IPs and localhost are allowed by default.
Security
- Set
PASEO_PASSWORDfor any published port or network-reachable deployment. - Prefer HTTPS at the reverse proxy for direct browser access.
- Use the Paseo relay for untrusted networks or mobile access when you do not want to expose the daemon port directly.
- The container is the isolation boundary for agents. Agents can read and write
whatever you mount into
/workspaceand whatever credentials you place in/home/paseo. - The bundled web UI static files are public on the daemon origin. The daemon API and WebSocket remain protected by password auth when configured.
See SECURITY.md for the daemon trust model.
Building Locally
docker build -f docker/base/Dockerfile -t paseo:local .

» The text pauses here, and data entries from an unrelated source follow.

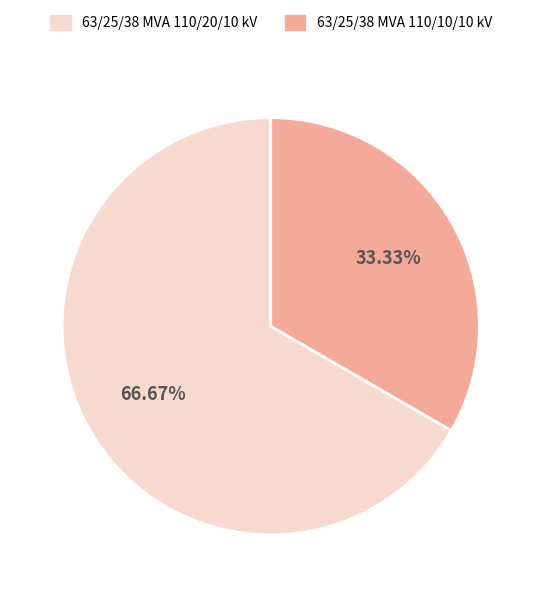

Is there a majority slice in this chart?

Yes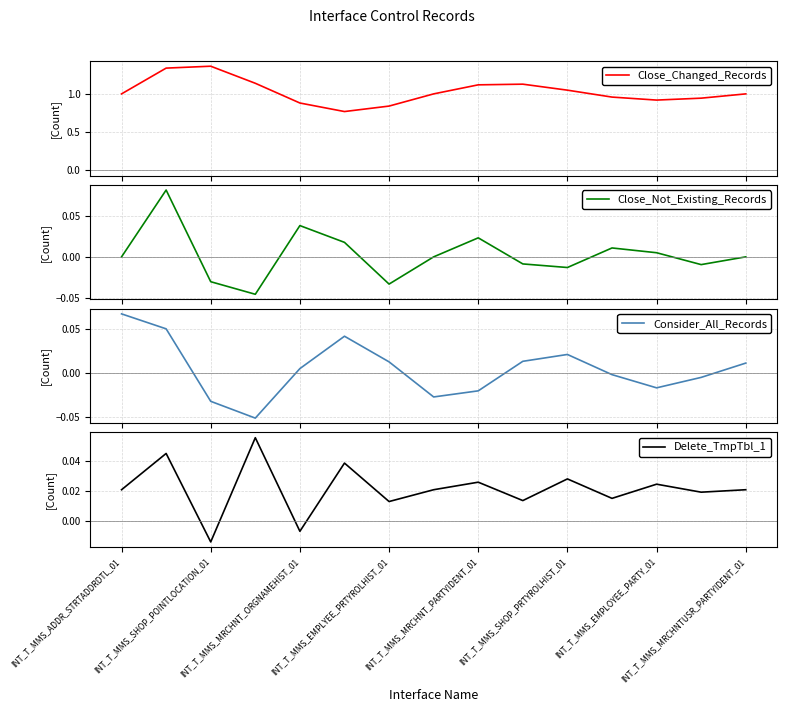

Count the number of categories in the chart.

15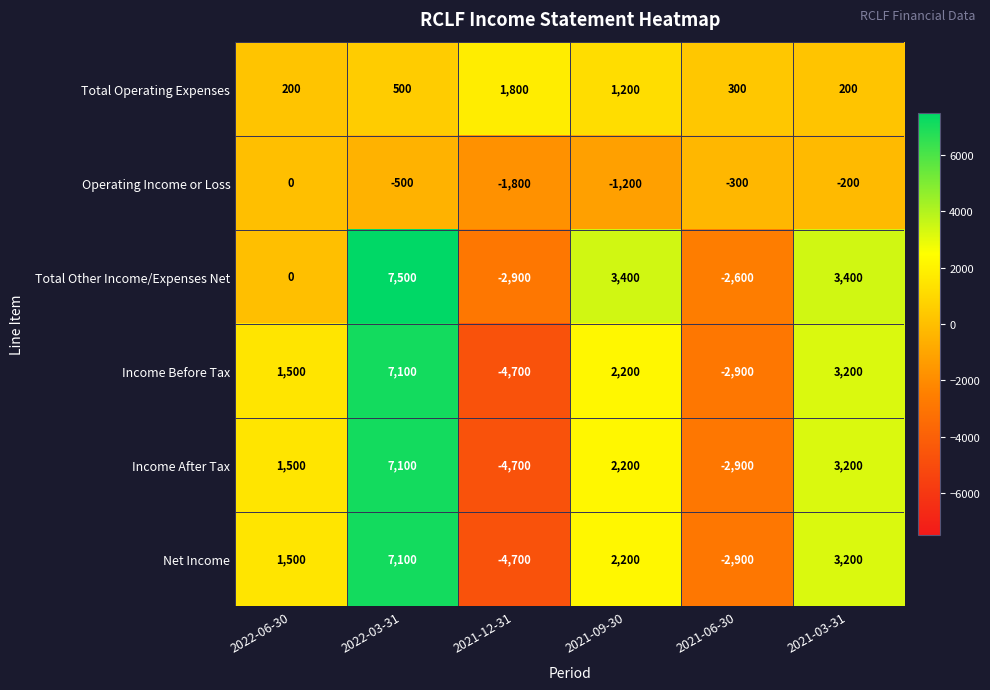

List the labels in order of Income Before Tax value, smallest first.

2021-12-31, 2021-06-30, 2022-06-30, 2021-09-30, 2021-03-31, 2022-03-31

To assert the source tree version while building:
docker build \
--build-arg PASEO_VERSION=0.1.102 \
-t paseo:0.1.102 \
-f docker/base/Dockerfile \
.
The Docker workflow builds the image on pull requests and on main as a
non-publishing check. Stable vX.Y.Z tag pushes publish
ghcr.io/getpaseo/paseo:X.Y.Z and ghcr.io/getpaseo/paseo:latest. Beta tags
publish only the exact prerelease tag, such as
ghcr.io/getpaseo/paseo:0.1.102-beta.1, and do not update latest.
To replace a Docker image in place without rebuilding desktop, APK, or EAS
mobile release artifacts, dispatch the Docker workflow manually instead of
pushing a v* release tag:
gh workflow run docker.yml \
--ref main \
-f paseo_version=0.1.102-beta.1 \
-f publish=true
Manual Docker publishes require an explicit paseo_version. The workflow builds
from the checked-out source tree and publishes only the exact prerelease image
tag for prerelease versions.
The published image is multi-arch for linux/amd64 and linux/arm64.
Troubleshooting
- The web UI loads but cannot connect: if
PASEO_PASSWORDis set, add a direct connection with the same password. - 403 Host not allowed: set
PASEO_HOSTNAMESto the DNS names you use. - Provider not available: install that agent CLI in a child image or mount a
runtime where the binary is on
PATH. - Permission errors in
/workspace: make the mounted directory writable by uid/gid1000:1000, or run the container as the host uid/gid. - Logs: inspect
docker logs paseoor/home/paseo/.paseo/daemon.loginside the container.